Direktur Jenderal Pendidikan Islam Kemenag Amien Suyitno mengungkapkan, dari total Rp4,1 triliun tersebut, sebesar Rp3,7 triliun dialokasikan untuk BOS Madrasah. Sementara Rp370 miliar diperuntukkan bagi BOP RA.

Dana tersebut akan didistribusikan kepada sekitar 52 ribu madrasah swasta dan 31 ribu RA di seluruh Indonesia.

“Total alokasi Dana BOS yang sudah disiapkan Tahap II ini sebesar Rp4,1 triliun untuk tahun anggaran 2026. Jumlah ini terdiri atas Rp3,7 triliun untuk BOS Madrasah dan Rp370 miliar untuk BOP RA,” kata Amien.

Kemenag juga memastikan seluruh proses pengajuan hingga verifikasi dokumen pencairan dilakukan secara digital melalui portal resmi Kementerian Agama.

Jangan Lewatkan Jadwal Pengajuan

Direktur KSKK Madrasah Ditjen Pendidikan Islam Nyayu Khodijah mengingatkan seluruh madrasah dan RA penerima bantuan agar tidak mengabaikan kewajiban administrasi.

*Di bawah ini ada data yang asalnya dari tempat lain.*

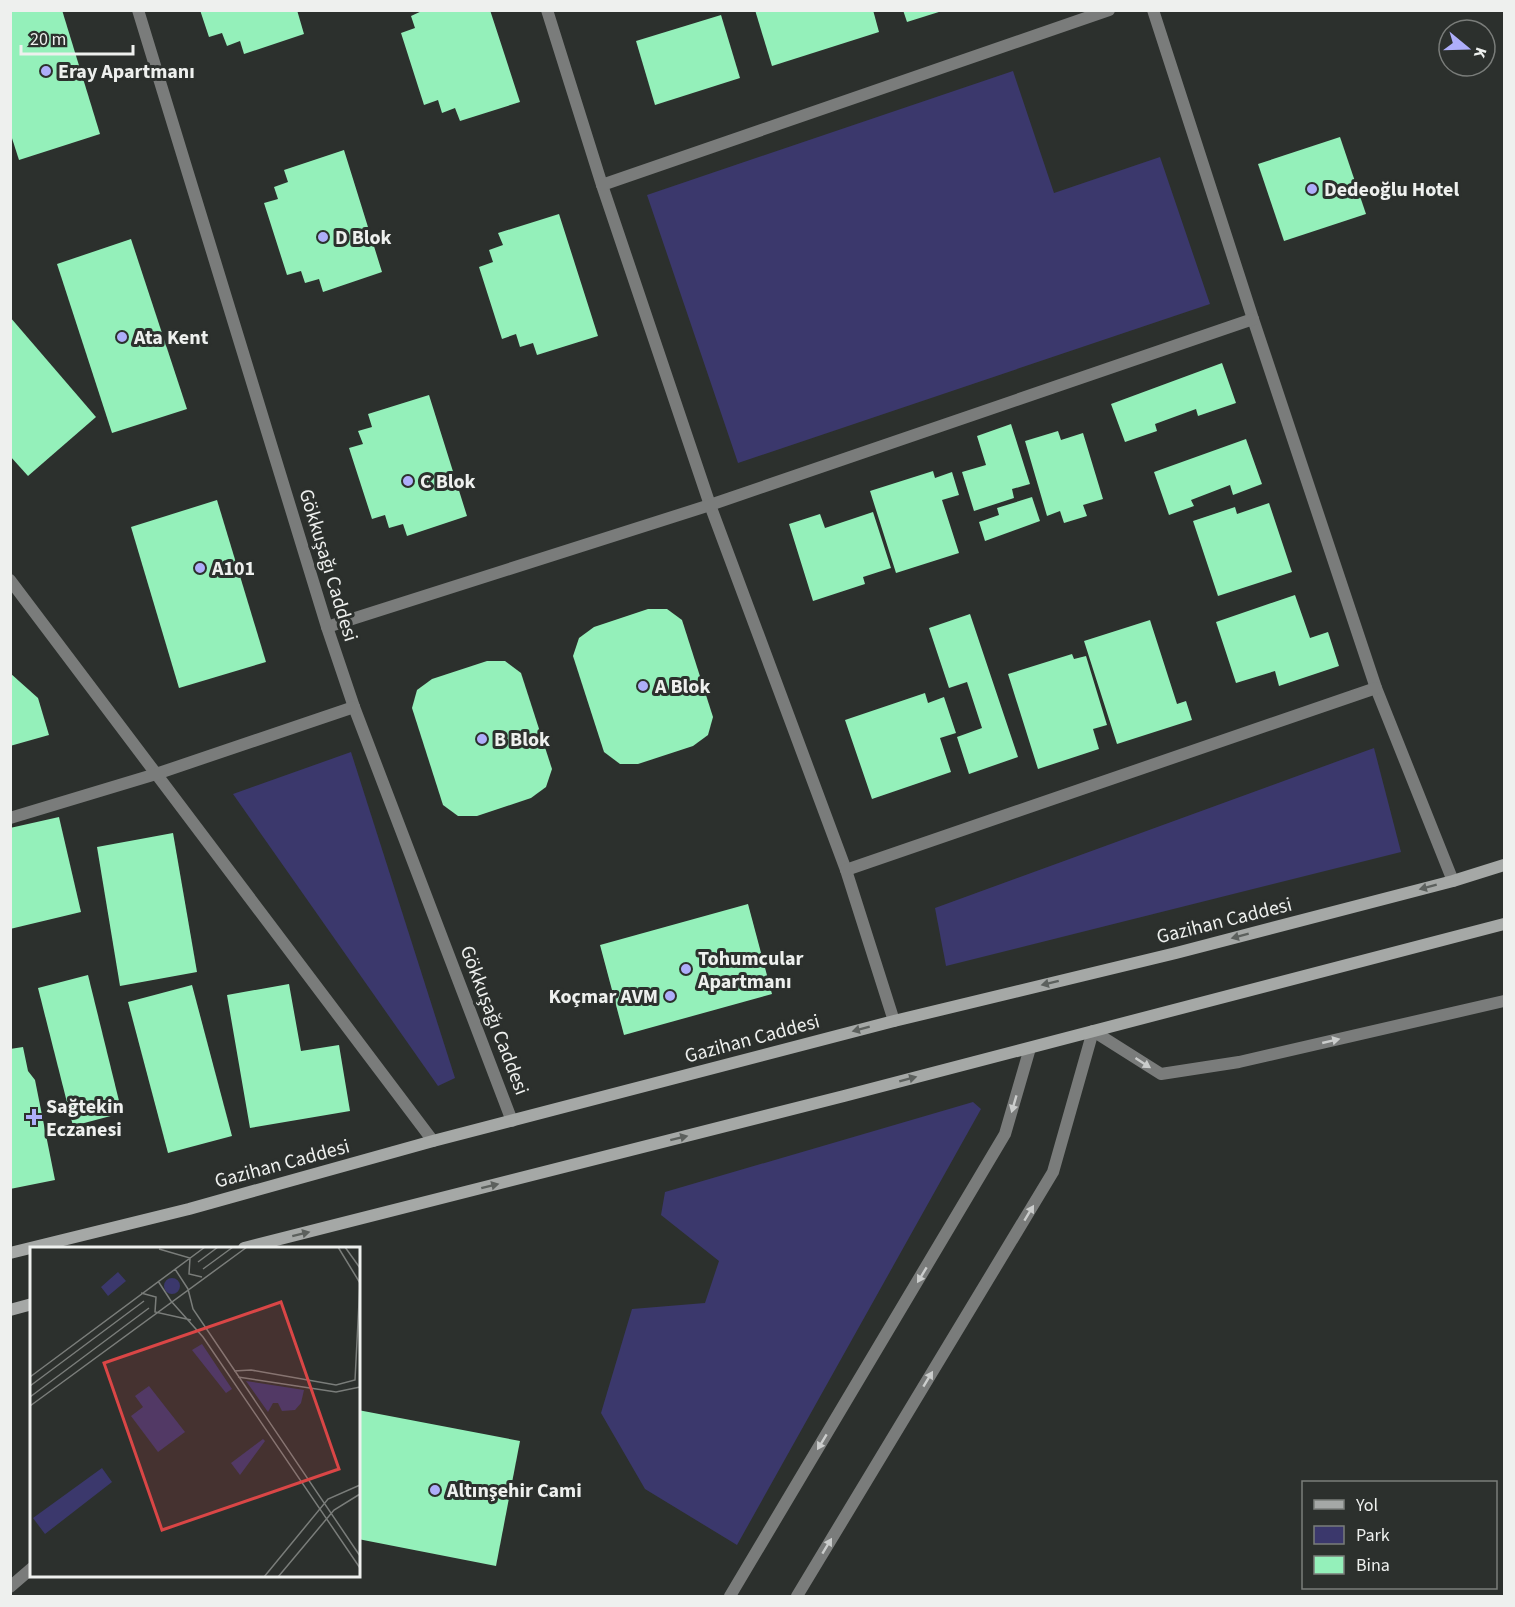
<svg xmlns="http://www.w3.org/2000/svg" width="1515" height="1607" font-family="'Source Sans 3',sans-serif">
<style>
.green{fill:#3b386c}
.building{fill:#94f0ba}
.lines{fill:none;stroke-linecap:round;stroke-linejoin:round}
.service{stroke:#7a7c7b;stroke-width:12}
.minor{stroke:#7a7c7b;stroke-width:12}
.tertiary{stroke:#7a7c7b;stroke-width:12}
.secondary{stroke:#a5a8a6;stroke-width:12}
.oneway{fill:#5c605d}
.oneway2{fill:#cbcdcc}
.poi-dot{fill:#aeaefa;stroke:#2c302d;stroke-width:2}
.labels{text-anchor:middle;stroke-width:6;stroke-linejoin:round;paint-order:stroke}
.poi-label{font-size:20px;font-weight:bold;fill:#eef0ee;stroke:#2c302d;text-anchor:start}
.street-label{font-size:20px;fill:#eef0ee;stroke:#2c302d}
.inset-road{fill:none;stroke:#7a7d7a;stroke-width:1.5}
.view{fill:#da4646;fill-opacity:0.15;stroke:#da4646;stroke-width:3}
.inset-edge{fill:none;stroke:#eef0ee;stroke-width:3}
</style>
<rect width="100%" height="100%" fill="#2c302d"/>
<g class="green">
<polygon points="1013,71 1054,193 1160,157 1210,304 738,463 647,195"/>
<polygon points="1374,748 1401,852 946,966 935,908"/>
<polygon points="351,752 455,1078 438,1086 233,794"/>
<polygon points="973,1102 981,1109 737,1545 645,1489 601,1413 632,1309 705,1303 719,1261 661,1215 665,1192"/>
</g>
<g class="building">
<polygon points="10,10 62,10 100,134 19,160 10,132"/>
<polygon points="200,10 297,10 304,34 244,54 240,41 227,46 222,33 209,37"/>
<polygon points="424,10 490,10 520,102 460,121 455,108 442,113 438,100 424,105 401,33 415,28 411,16"/>
<polygon points="755,10 873,10 879,32 772,66"/>
<polygon points="903,10 942,10 942,11 907,22"/>
<polygon points="721,15 740,78 655,105 636,41"/>
<polygon points="1340,137 1366,214 1284,241 1258,164"/>
<polygon points="344,150 382,272 323,292 319,279 305,283 301,271 287,275 264,203 278,199 274,187 288,182 284,170"/>
<polygon points="559,214 598,336 537,355 533,343 520,347 516,334 502,339 479,267 493,262 489,250 503,245 498,233"/>
<polygon points="131,239 187,409 112,433 57,264"/>
<polygon points="10,317 96,417 28,476 10,456"/>
<polygon points="1222,363 1236,403 1198,416 1196,409 1155,424 1157,431 1125,442 1111,404"/>
<polygon points="429,395 467,516 407,536 403,524 389,528 385,515 372,519 349,448 363,444 358,431 372,427 368,414"/>
<polygon points="1011,424 1030,484 1012,489 1014,498 974,511 962,472 986,465 977,436"/>
<polygon points="1058,431 1061,440 1083,433 1103,499 1083,505 1087,516 1064,523 1060,511 1047,516 1025,441"/>
<polygon points="1246,439 1262,484 1233,495 1230,485 1191,500 1194,506 1169,515 1154,472"/>
<polygon points="933,471 935,478 952,472 959,495 942,500 959,553 896,573 870,491"/>
<polygon points="1032,497 1040,521 985,541 979,522 999,515 997,508"/>
<polygon points="217,500 266,662 179,688 131,527"/>
<polygon points="1269,503 1292,572 1218,596 1193,521 1235,507 1237,514"/>
<polygon points="873,512 891,568 863,577 865,584 813,601 789,524 820,514 825,528"/>
<polygon points="1295,595 1310,638 1328,632 1339,666 1279,686 1275,671 1236,683 1216,622"/>
<polygon points="648,609 667,609 682,620 713,717 708,735 693,746 638,764 620,764 604,752 573,656 579,638 594,627"/>
<polygon points="970,614 1018,757 969,774 957,737 982,728 967,682 949,688 929,628"/>
<polygon points="1150,620 1177,704 1186,701 1192,720 1117,744 1084,641"/>
<polygon points="1072,654 1074,659 1086,656 1107,725 1093,729 1099,749 1038,769 1008,674"/>
<polygon points="487,661 505,661 521,673 552,769 546,787 531,798 477,816 458,816 443,805 412,708 417,690 432,679"/>
<polygon points="10,673 38,698 49,735 10,746"/>
<polygon points="925,693 928,703 944,697 956,733 940,738 951,772 872,799 845,720"/>
<polygon points="59,817 81,912 10,929 10,828"/>
<polygon points="173,833 197,972 120,986 97,847"/>
<polygon points="748,904 772,994 624,1035 600,945"/>
<polygon points="88,975 122,1113 73,1126 38,988"/>
<polygon points="289,984 301,1051 339,1045 350,1111 250,1128 227,995"/>
<polygon points="192,985 232,1136 168,1153 128,1002"/>
<polygon points="23,1047 28,1071 35,1080 55,1180 10,1189 10,1049"/>
<polygon points="358,1410 520,1441 496,1566 358,1539"/>
</g>
<g class="lines">
<polyline class="service" points="10,1587 32,1568"/>
<g class="minor">
<polyline points="138,10 327,627 354,707 512,1121"/>
<polyline points="547,10 602,185 710,505 846,870 894,1021"/>
<polyline points="1153,10 1253,319 1376,688 1453,881"/>
<polyline points="602,185 1109,10"/>
<polyline points="10,580 433,1141"/>
<polyline points="327,627 710,505 1253,319"/>
<polyline points="10,818 156,774 354,707"/>
<polyline points="846,870 1376,688"/>
<polyline points="1093,1031 1161,1074 1239,1062 1504,1001"/>
</g>
<g class="tertiary">
<polyline points="730,1596 1005,1134 1030,1048"/>
<polyline points="797,1596 1053,1172 1093,1031"/>
</g>
<g class="secondary">
<polyline points="244,1248 844,1096 1504,924"/>
<polyline points="10,1253 189,1209 433,1141 894,1021 1176,953 1453,881 1504,865"/>
<polyline points="10,1310 32,1304"/>
</g>
</g>
<defs><path id="oneway-solid" d="M-6-.8H1V-3.2L6.5 0L1 3.2V.8H-6Z" transform="scale(1.5)"/></defs>
<g class="oneway">
<use href="#oneway-solid" transform="translate(1428 887) rotate(165)"/>
<use href="#oneway-solid" transform="translate(1240 936) rotate(165)"/>
<use href="#oneway-solid" transform="translate(1050 983) rotate(166)"/>
<use href="#oneway-solid" transform="translate(861 1029) rotate(165)"/>
<use href="#oneway-solid" transform="translate(908 1079) rotate(-15)"/>
<use href="#oneway-solid" transform="translate(679 1138) rotate(-14)"/>
<use href="#oneway-solid" transform="translate(490 1186) rotate(-14)"/>
<use href="#oneway-solid" transform="translate(301 1234) rotate(-14)"/>
</g>
<g class="oneway2">
<use href="#oneway-solid" transform="translate(1331 1041) rotate(-13)"/>
<use href="#oneway-solid" transform="translate(1143 1063) rotate(33)"/>
<use href="#oneway-solid" transform="translate(1014 1104) rotate(106)"/>
<use href="#oneway-solid" transform="translate(1029 1213) rotate(-59)"/>
<use href="#oneway-solid" transform="translate(922 1275) rotate(121)"/>
<use href="#oneway-solid" transform="translate(928 1379) rotate(-59)"/>
<use href="#oneway-solid" transform="translate(822 1442) rotate(121)"/>
<use href="#oneway-solid" transform="translate(827 1546) rotate(-59)"/>
</g>
<g class="poi-dot">
<circle cx="46" cy="71" r="6"/>
<circle cx="1312" cy="189" r="6"/>
<circle cx="323" cy="237" r="6"/>
<circle cx="122" cy="337" r="6"/>
<circle cx="408" cy="481" r="6"/>
<circle cx="200" cy="568" r="6"/>
<circle cx="643" cy="686" r="6"/>
<circle cx="482" cy="739" r="6"/>
<circle cx="686" cy="969" r="6"/>
<circle cx="670" cy="996" r="6"/>
<path d="M31 1108h6v6h6v6h-6v6h-6v-6h-6v-6h6z"/>
<circle cx="435" cy="1490" r="6"/>
</g>
<g class="labels">
<g class="poi-label">
<text x="58" y="78">Eray Apartmanı</text>
<text x="1324" y="196">Dedeoğlu Hotel</text>
<text x="335" y="244">D Blok</text>
<text x="134" y="344">Ata Kent</text>
<text x="420" y="488">C Blok</text>
<text x="212" y="575">A101</text>
<text x="655" y="693">A Blok</text>
<text x="494" y="746">B Blok</text>
<text x="698" y="965">Tohumcular<tspan x="698" dy="23">Apartmanı</tspan></text>
<text x="658" y="1003" text-anchor="end">Koçmar AVM</text>
<text x="46" y="1113">Sağtekin<tspan x="46" dy="23">Eczanesi</tspan></text>
<text x="447" y="1497">Altınşehir Cami</text>
</g>
<g class="street-label">
<text transform="translate(329 565) rotate(73)" y="7">Gökkuşağı Caddesi</text>
<text transform="translate(1224 920) rotate(-14)" y="7">Gazihan Caddesi</text>
<text transform="translate(495 1020) rotate(69)" y="7">Gökkuşağı Caddesi</text>
<text transform="translate(752 1038) rotate(-15)" y="7">Gazihan Caddesi</text>
<text transform="translate(282 1163) rotate(-15)" y="7">Gazihan Caddesi</text>
</g>
</g>
<g transform="translate(30 1247)">
<rect width="330" height="330" fill="#2c302d"/>
<path d="M88,25L96,34L78,49L71,40ZM134 39a8 8 0 1 1 16 0a8 8 0 1 1-16 0ZM172,97L202,142L196,146L162,103ZM216,134L274,143L271,156L265,163L252,164L248,156H243L238,165ZM119,139L155,185L128,205L101,169L113,160L105,149ZM233,192L235,194L210,228L201,216ZM72,221L82,235L15,287L3,271Z" fill="#3b386c"/>
<path class="inset-road" d="M315,0L330,21M129,2L160,11L159,27L172,30M168,15L188,0M145,22L158,42M173,22L203,0M128,34L141,54M158,42L163,62L330,309M111,46L126,50L125,65L161,73M141,54L173,90L330,321M204,124L221,123L306,138L325,133L330,36L308,0M0,130L175,0M208,130L306,145L330,140M0,139L114,54M0,150L119,61M0,159L217,0M234,330L298,252L330,238M248,330L304,263L330,247"/>
<path class="view" d="M251,55L309,222L132,283L74,116Z"/>
<rect width="330" height="330" class="inset-edge"/>
</g>
<rect width="1515" height="1607" fill="none" stroke="#eef0ee" stroke-width="24"/>
<rect x="1302" y="1481" width="195" height="108" fill="#2c302d" stroke="#7a7d7a" stroke-width="1.5"/>
<rect x="1314" y="1500" width="30" height="9" fill="#a5a8a6" stroke="#7a7d7a" stroke-width="1.5"/>
<text x="1356" y="1511" font-size="18" fill="#eef0ee">Yol</text>
<rect x="1314" y="1526" width="30" height="18" fill="#3b386c" stroke="#7a7d7a" stroke-width="1.5"/>
<text x="1356" y="1541" font-size="18" fill="#eef0ee">Park</text>
<rect x="1314" y="1556" width="30" height="18" fill="#94f0ba" stroke="#7a7d7a" stroke-width="1.5"/>
<text x="1356" y="1571" font-size="18" fill="#eef0ee">Bina</text>
<g transform="translate(1467 48) rotate(109)"><circle r="28" fill="#2c302d" stroke="#7a7d7a" stroke-width="1.5"/>
<path d="M0-4.5L10 22L0 15L-10 22Z" fill="#aeaefa"/>
<text y="-9" font-size="16" font-weight="bold" text-anchor="middle" fill="#eef0ee">K</text>
</g>
<path d="M21 45v9h112v-9" fill="none" stroke="#eef0ee" stroke-width="3"/>
<text x="30" y="45" font-size="18" fill="#eef0ee" stroke="#2c302d" stroke-width="4.5" paint-order="stroke">20 m</text>
</svg>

Penerima BOS dan BOP RA Tahap I diwajibkan terlebih dahulu menuntaskan Laporan Pertanggungjawaban (LPJ) sebelum mengunggah dokumen pengajuan pencairan Tahap II.

“Kami berharap pengelola segera mengunggah dokumen persyaratan pencairan Tahap II sesuai jadwal yang telah ditentukan,” ujar Nyayu.

Kemenag telah menetapkan tiga tahapan pengajuan dan verifikasi. Tahap ketiga menjadi kesempatan terakhir bagi pengelola yang belum mengajukan berkas.

Berikut jadwal lengkapnya:

Tahap I

Pengajuan berkas: 29 Juli–8 Agustus 2026
Verifikasi: 29 Juli–9 Agustus 2026

Tahap II

Pengajuan berkas: 18–30 Agustus 2026
Verifikasi: 18–31 Agustus 2026

Tahap III (Terakhir)

Pengajuan berkas: 14–27 September 2026
Verifikasi: 14–28 September 2026

Kemenag meminta seluruh pengelola madrasah dan RA menjadikan jadwal tersebut sebagai pedoman. Ketepatan waktu dalam penyampaian LPJ dan dokumen pengajuan menjadi bagian penting agar proses pencairan dapat berjalan sesuai ketentuan.

Dengan total Rp4,1 triliun yang disiapkan pada tahap II, pemerintah berharap dana operasional tersebut benar-benar memberi dampak langsung terhadap keberlangsungan pembelajaran dan peningkatan kualitas layanan pendidikan madrasah serta RA di seluruh Indonesia.